Referring now to Figures 6 to 10, there is provided a method of manufacturing a rock bolt 10 as hereinbefore described, which method includes the steps of cutting an elongate blank (not shown) from a metallic sheet (not shown), inserting the blank into a press (not shown) which defines a generally W- or wave-like shape (not shown) in cross-section along its width and a generally W-shaped, complementary male-female shoulder formation (not shown) towards one end region (not shown) thereof, initiating the press to form an elongate metallic body 40 having a generally W- or wave-like shaped cross-section along its width and a generally W-shaped shoulder formation 42 towards one end region thereof 44 and bending opposing side regions 46 of the elongate metallic body 40 about a longitudinal axis 48 thereof to form an elongate tube-like member 12 having a generally C-shaped cross-section and a generally C- shaped shoulder formation 24 at one end 18 thereof.

The elongate blank is generally rectangular in shape, typically having a length, width and thickness in the ranges of Im to 5m, 75mm to 200mm, and 1mm to 5mm, respectively. Typically, the elongate blank has a length, width and thickness in the region of 3m, 110mm and 3mm, respectively. The sheet is in the form a 3CR12 stainless-steel sheet.

The method includes the step of heating the metallic sheet (not shown) before initiating the press. The method includes the step of heating the elongate metallic body 40 before bending thereof. The method includes the step of tapering an end region 50 of the elongate tube-like member 12 opposite to the shoulder formation 24, typically with the use of a swage (not shown).

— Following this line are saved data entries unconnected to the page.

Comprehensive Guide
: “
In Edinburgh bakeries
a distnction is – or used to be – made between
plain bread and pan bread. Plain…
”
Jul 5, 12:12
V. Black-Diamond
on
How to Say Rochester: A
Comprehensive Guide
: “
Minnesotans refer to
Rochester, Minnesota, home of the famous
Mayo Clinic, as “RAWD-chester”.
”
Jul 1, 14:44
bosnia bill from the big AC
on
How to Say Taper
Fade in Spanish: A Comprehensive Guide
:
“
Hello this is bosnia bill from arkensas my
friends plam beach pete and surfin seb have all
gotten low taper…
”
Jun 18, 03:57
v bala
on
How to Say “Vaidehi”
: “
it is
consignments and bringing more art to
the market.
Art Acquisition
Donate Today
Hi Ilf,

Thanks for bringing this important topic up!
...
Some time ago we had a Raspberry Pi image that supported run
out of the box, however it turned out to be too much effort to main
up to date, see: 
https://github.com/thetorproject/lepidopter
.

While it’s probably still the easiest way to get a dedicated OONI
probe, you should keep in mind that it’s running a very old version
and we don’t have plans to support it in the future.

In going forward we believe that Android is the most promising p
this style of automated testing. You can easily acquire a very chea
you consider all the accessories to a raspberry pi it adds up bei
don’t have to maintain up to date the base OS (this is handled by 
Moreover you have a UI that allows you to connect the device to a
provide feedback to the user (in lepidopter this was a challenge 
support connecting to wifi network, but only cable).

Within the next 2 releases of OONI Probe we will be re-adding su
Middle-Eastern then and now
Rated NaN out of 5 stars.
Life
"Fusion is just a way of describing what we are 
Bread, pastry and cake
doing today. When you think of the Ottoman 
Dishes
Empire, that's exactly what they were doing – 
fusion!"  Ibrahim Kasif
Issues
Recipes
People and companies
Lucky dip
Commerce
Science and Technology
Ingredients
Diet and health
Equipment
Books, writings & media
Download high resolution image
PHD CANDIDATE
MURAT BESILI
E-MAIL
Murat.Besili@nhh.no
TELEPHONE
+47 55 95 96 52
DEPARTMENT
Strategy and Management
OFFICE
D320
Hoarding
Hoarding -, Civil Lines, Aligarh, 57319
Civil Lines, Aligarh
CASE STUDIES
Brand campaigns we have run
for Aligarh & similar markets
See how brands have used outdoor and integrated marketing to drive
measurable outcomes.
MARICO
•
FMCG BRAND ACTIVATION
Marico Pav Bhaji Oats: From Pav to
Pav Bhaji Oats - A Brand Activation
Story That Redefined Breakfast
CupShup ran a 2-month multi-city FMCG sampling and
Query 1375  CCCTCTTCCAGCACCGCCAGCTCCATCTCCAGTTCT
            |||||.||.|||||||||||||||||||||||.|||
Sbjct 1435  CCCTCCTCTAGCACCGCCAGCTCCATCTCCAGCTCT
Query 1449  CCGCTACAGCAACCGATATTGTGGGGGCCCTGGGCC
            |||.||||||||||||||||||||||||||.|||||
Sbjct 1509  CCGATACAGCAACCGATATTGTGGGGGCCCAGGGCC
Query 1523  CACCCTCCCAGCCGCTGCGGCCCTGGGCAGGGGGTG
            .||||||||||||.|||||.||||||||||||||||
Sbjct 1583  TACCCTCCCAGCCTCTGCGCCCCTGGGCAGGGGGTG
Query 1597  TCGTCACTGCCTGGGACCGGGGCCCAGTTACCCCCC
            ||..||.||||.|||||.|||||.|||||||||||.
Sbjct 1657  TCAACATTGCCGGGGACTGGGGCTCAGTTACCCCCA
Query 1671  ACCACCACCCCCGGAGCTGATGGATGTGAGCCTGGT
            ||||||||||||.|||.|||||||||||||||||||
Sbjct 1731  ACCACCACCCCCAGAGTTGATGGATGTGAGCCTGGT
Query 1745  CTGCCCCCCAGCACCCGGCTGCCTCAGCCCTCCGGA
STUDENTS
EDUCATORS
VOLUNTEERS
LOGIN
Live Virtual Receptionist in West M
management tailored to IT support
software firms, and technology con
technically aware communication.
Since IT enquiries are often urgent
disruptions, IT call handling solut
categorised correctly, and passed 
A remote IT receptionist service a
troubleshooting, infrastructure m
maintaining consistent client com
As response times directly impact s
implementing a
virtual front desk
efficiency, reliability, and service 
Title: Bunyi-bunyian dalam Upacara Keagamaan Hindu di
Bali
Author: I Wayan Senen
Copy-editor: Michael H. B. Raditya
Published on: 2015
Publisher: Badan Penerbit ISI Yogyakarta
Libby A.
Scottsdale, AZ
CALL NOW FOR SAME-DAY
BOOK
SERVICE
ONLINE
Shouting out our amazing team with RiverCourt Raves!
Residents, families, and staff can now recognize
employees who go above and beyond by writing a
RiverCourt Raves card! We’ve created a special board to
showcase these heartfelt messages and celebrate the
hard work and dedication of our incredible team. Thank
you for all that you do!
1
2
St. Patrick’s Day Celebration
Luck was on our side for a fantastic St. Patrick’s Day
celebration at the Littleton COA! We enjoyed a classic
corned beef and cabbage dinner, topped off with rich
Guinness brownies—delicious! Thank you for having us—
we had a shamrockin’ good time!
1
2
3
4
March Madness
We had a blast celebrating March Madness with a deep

The method further includes the step of forming a retaining member 30 for fastening to the shoulder formation 24. Forming the retaining member 30 includes the steps of cutting a metallic rod (not shown) to a length which corresponds to a diameter of the C-shaped elongate tube-like member 12, bending the rod (not shown) into a W- or wave-like shape 52, and bending opposing end regions 54 of the W- or wave-like shape rod 52 towards each other to form a generally ring-like member 30.

The metallic rod (not shown) is manufactured from any suitable metallic material, typically being manufactured from 3CR12 stainless-steel.

The method further includes welding the ring-like member 30 to side region 32 of the shoulder formation 24.

It is, of course, to be appreciated that the rock bolt in accordance with the invention is not limited to the precise constructional and functional details as hereinbefore described with reference to the accompanying drawings and which is varied as desired.

Although only certain embodiments of the invention have been described herein, it will be understood by any person skilled in the art that other modifications, variations, and possibilities of the invention are possible. Such modifications, variations and possibilities are therefore to be considered as falling within the spirit and scope of the invention and hence form part of the invention as herein described and/or exemplified. It is further to be understood that the examples are provided for illustrating the invention further and to assist a person skilled in the art with understanding the invention and is not meant to be construed as unduly limiting the reasonable scope of the invention. The inventor believes that the rock bolt in accordance with the present invention is advantageous in that having a retaining shoulder formation which is formed integrally with the elongate tube-like member increases the force required to dislodge the rock bolt from the rock face, thus improving the safety in underground passageways which are susceptible to rockfalls.